Langley’s voice faded as Bogner slipped into still another of his brief withdrawals, then returned moments later.
“… by the time Burgaz was able to put us down on the tarmac, half of the damn base was on fire.
One of Rogers’ men saw the whole thing at switch yards..”
Langley’s voice again deteriorated, something Bogner would identify as little more than an unpleasant hum before he caught on again.
“There — there — was a — was another man?”
Bogner managed to ask. He had finally been able to string some semi-coherent words together. It was a hollow victory — but it was a victory.
“Man?” Langley repeated.
“What man?”
Bogner struggled, finally pushing himself into a sitting position before momentarily closing his eyes. For that brief moment he was lucid.
“There was an — an Iraqi in the cab — in the cab of that engine with me…” His voice trailed off and he came to another fork in the road. Even under the heavy influence of the painkillers he knew he had to find a way to stay with it. He had to know. Finally he managed, “He — he helped me.”
Langley’s smile was involuntary. It was like talking to a drunk.
“I don’t have the slightest idea what you’re talking about, T. C.”
“The — the man who — who jumped from the train…”
Suddenly Langley thought he understood what Bogner was asking him.
“Are you talking about the two bodies we found along the tracks? If that’s what you’re talking about, sure, we found them; or at least what was left of them. Rogers and I started putting the pieces together. We figured you threw them off to get control of that switch engine. Right?”
Bogner shook his head.
Langley sagged back in his chair.
“Yeah, if that’s what you’re talking about, they were both dead when we found them. One of them had a broken neck.”
For Robert Miller it was something of a biweekly ritual. As far as he was concerned, Ryan’s Bar and Grill on Runyon Street had a lot going for it; it was less than two blocks from his apartment and on Wednesday nights. Pat and Carrie Ryan served the best corn beef and cabbage in town.
He shouldered his way to the bar, gave Carrie his order, and found a table close enough to the television that he could hear over the din. It was a different network and a different channel but in content, what he was hearing was much the same as the earlier newscasts he and Clancy had watched in Pack’s office while they were waiting for rush hour traffic to thin. At the table next to him two men were engrossed in conversation, and in a nearby booth, a man and woman were equally engrossed, all four obviously oblivious to what was going on in the world around them.
When Carrie appeared with his beer, he asked her to turn up the volume, and settled back in his chair.
“… unconfirmed reports out of Baghdad tonight claim that the Republican Guards of Anwar Abbasin have attacked and destroyed the Northern Iraqi Military Force complex headquartered in Ammash…”

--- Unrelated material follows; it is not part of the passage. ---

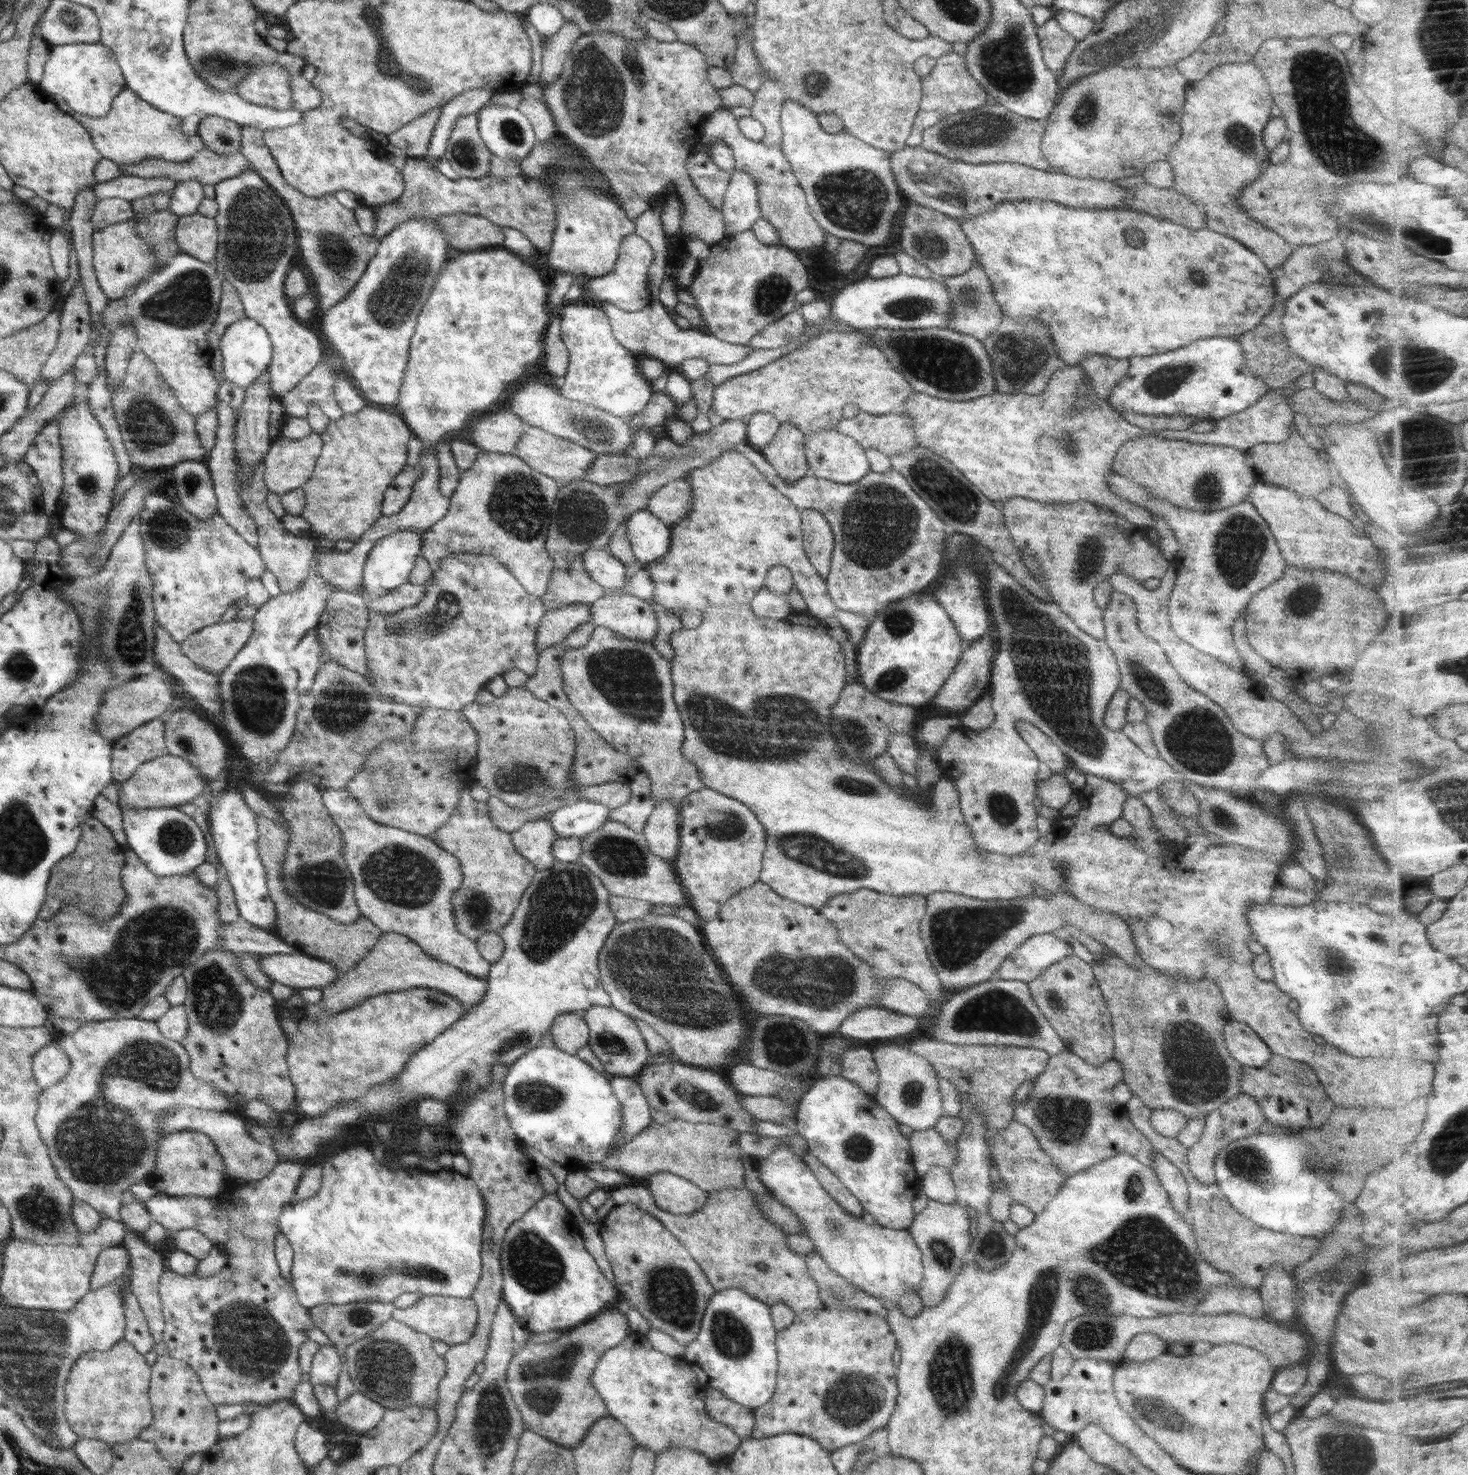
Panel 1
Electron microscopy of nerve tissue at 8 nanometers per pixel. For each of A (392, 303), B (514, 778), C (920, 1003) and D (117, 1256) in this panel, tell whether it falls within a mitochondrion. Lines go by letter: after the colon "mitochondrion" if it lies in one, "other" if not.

Carrie Ryan cocked her head to one side.
“Hey, Robert, isn’t that the same place where they were saying that some American was supposed to have been sent to assassinate some general or something?”
“I think so,” Miller said.
“They aren’t saying anything about him, though,” Carrie added.
“Last I heard he had escaped or something like that. Makes a body wonder what happened to him, don’t it?”
Robert Miller shrugged, took a sip of beer, cut into his corn beef, and took a bite. It had been a good day. No harangues out of Lattimere Spitz.
In fact, Miller hadn’t heard from him since noon the day before when Spitz called to inform them that Bogner was banged up but safe in Pasabachi and that the Republican Guards in Baghdad were claiming they had wiped out the NIMF installation in Ammash. Yes, sir, all in all, it had been a pretty good day.